His eyes opened wider than their earlier knotted prune-rind could have ever portended. They stared straight at me. They were nakedly vulnerable after so long asleep; each was spread-edged with the produce of a glistening yellow teardrop.
“I’ve brought you a book to read ... in case you wake up,” were the first words that came to my head, complete with convincing ellipsis. I managed to say them through a sudden chesty onset of curdled reflux. I had not imagined he would wake up in a million years. I had been told he suffered from chronic sleep-sickness, but nobody seemed sorry for him as he was evidently thriving on it, given the humour of his dreams. That was why every visitor was instructed to be as quiet as possible to allow the sickness its full spate of good health vis-a-vis his mental well-being. Waking only brought depressive worries, as I surely knew.

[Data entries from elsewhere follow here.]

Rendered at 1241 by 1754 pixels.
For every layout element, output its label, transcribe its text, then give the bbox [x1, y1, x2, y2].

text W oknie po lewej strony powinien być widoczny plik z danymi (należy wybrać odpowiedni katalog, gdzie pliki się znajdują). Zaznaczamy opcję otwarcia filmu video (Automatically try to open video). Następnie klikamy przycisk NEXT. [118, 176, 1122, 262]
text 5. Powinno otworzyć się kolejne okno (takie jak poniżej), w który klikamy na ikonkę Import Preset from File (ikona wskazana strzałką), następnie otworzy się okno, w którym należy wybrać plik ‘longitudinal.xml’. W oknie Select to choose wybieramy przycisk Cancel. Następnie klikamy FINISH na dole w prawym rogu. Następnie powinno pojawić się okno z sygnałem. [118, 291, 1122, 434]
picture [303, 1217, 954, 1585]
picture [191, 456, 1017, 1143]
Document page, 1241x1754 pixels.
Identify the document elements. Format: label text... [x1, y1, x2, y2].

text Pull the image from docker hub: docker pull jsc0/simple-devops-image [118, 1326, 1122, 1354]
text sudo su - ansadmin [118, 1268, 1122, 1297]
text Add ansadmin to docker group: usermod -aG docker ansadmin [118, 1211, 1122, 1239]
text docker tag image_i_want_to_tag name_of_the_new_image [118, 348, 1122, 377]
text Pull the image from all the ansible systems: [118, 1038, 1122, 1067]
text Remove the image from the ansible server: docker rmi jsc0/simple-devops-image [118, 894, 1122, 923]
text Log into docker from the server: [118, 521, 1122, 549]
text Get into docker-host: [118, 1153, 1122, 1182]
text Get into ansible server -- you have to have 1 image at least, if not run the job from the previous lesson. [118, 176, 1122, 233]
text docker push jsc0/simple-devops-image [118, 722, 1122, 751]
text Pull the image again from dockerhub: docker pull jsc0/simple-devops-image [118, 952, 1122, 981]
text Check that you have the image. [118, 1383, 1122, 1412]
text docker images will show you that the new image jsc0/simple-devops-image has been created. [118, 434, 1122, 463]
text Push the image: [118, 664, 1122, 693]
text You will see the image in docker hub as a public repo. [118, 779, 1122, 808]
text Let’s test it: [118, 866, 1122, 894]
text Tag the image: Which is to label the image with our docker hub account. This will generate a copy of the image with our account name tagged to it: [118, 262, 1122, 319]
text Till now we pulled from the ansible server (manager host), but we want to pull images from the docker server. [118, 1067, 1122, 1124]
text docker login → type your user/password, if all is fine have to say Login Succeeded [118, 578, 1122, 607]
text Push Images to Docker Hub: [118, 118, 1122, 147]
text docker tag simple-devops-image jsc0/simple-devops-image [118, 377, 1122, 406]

The smile had vanished. I was devastated, but I managed myself to fabricate a broad smile so as to entice back his - but with little success. Surely it was now time to tickle him for real, I thought, hoping that he was ticklish. However, still prone, he managed to mime the clumsy jigs of an invisible puppet hanging from his fingers. I felt he must have read my mind before he had woken up.
I picked up the book from the floor and bashfully showed him that it was all I had brought with me. By now, I was breathing stertorously and this misled him to think it was the book breathing. Exploiting his misreading, I waggled the book from side to side like a clown puppet, simultaneously coughing up some ventriloquills in audible ranks of squashed-insect print...
The smile returned, like the sun suddenly rising above the horizon of benighted Crampton Town. A smile so wide, it went beyond the ears, like a grin grinning.
He now tried to raise body as well as hands, showing every intention to tickle the tips of my pippins...
But, following due hiatus, he fell back upon his pillow into an even deeper sleep than before. The deepest sleep it s possible to imagine. I tore some tissue-papers from the book so as to house a huge knot of phlegm that I had just choked up – and then, almost dying with laughter, I squashed them in a scrunched-up ball on top of his bald head like a new hat.